--- JOB ITEM A ---
In the course correspondence below, quote the passage that begins at the words "In general, any" and stops after "for further analysis.".

--- SOURCE EXTRACT ---
When we 'factorize' something (say, a), we break it down into pieces (say, b,c and d) such that the product of b*c*d will yield a back.
In general, any number can be 'factorized' into a product of primes. Similarly, when we factorize a matrix, we break it down into 'factors' whose product yields the original matrix again.
We took the TDM and 'factorized' it (conceptually only the LDA is more complex in its assumptions and its estimation) into 'factors' - terms that together can be interpreted as topics.
For our purposes, all we need to know is that using the latent topic factor model, we 'broke down' the corpus into distinct 'topics' or themes that can be interpreted and used for further analysis.
I hope that helps clarify.
Sudhir

Another one below:

Respected Professor,
I'm a CBA student from technology background. I need your help regarding data collection:
1. Is there any book that I can refer? I feel I'm lost with so much of info/topics. Also with no audio for first class, it seems I don't have way to revisit the fundamentals discussed.
2. It will be extremely helpful if you can please provide some practice papers and solutions. (hope that's possible)
3. Could you please also clarify whether Facbook assignment is group or individual H.W.?
SP

My response:

Hi SP,
>> 1. Is there any book that I can refer? I feel I'm lost with so much of info/topics. Also with no audio for first class, it seems I don't have way to revisit the fundamentals discussed.
I don't use any one text book for DC. The material is collected and collated from multiple sources. However, wikipedia is your friend in case you need more detail on particular topics. Also pls check the early blogposts for yourbatch on analytics-yogi.blogspot.in where some additional links and material was putup.
>> 2. It will be extremely helpful if you can please provide some practice papers and solutions. (hope that's possible)

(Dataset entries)
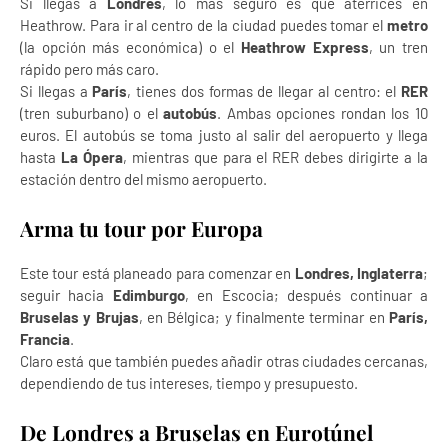
Si llegas a
Londres
, lo más seguro es que aterrices en
Heathrow. Para ir al centro de la ciudad puedes tomar el
metro
(la opción más económica) o el
Heathrow Express
, un tren
rápido pero más caro.
Si llegas a
París
, tienes dos formas de llegar al centro: el
RER
(tren suburbano) o el
autobús
. Ambas opciones rondan los 10
euros. El autobús se toma justo al salir del aeropuerto y llega
hasta
La Ópera
, mientras que para el RER debes dirigirte a la
estación dentro del mismo aeropuerto.
Arma tu tour por Europa
Este tour está planeado para comenzar en
Londres, Inglaterra
;
seguir hacia
Edimburgo
, en Escocia; después continuar a
Bruselas y Brujas
, en Bélgica; y finalmente terminar en
París,
Francia
.
Claro está que también puedes añadir otras ciudades cercanas,
dependiendo de tus intereses, tiempo y presupuesto.
De Londres a Bruselas en Eurotúnel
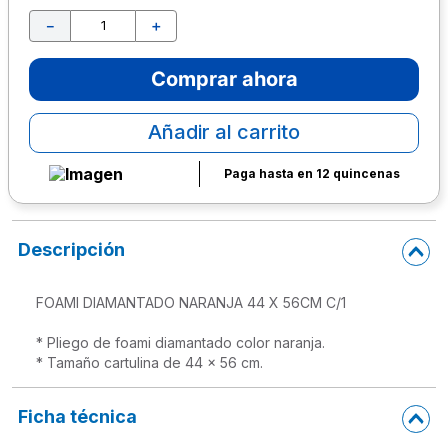
－
＋
10
.
lapiz
Comprar ahora
Añadir al carrito
Paga hasta en 12 quincenas
Descripción
FOAMI DIAMANTADO NARANJA 44 X 56CM C/1

* Pliego de foami diamantado color naranja.

* Tamaño cartulina de 44 x 56 cm.
Ficha técnica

--- JOB ITEM B ---
Pull out every line of the rows above that contains the word "Bruselas". Case counts.

--- ANSWER SECTION A ---
In general, any number can be 'factorized' into a product of primes. Similarly, when we factorize a matrix, we break it down into 'factors' whose product yields the original matrix again.
We took the TDM and 'factorized' it (conceptually only the LDA is more complex in its assumptions and its estimation) into 'factors' - terms that together can be interpreted as topics.
For our purposes, all we need to know is that using the latent topic factor model, we 'broke down' the corpus into distinct 'topics' or themes that can be interpreted and used for further analysis.

--- ANSWER SECTION B ---
Bruselas y Brujas
De Londres a Bruselas en Eurotúnel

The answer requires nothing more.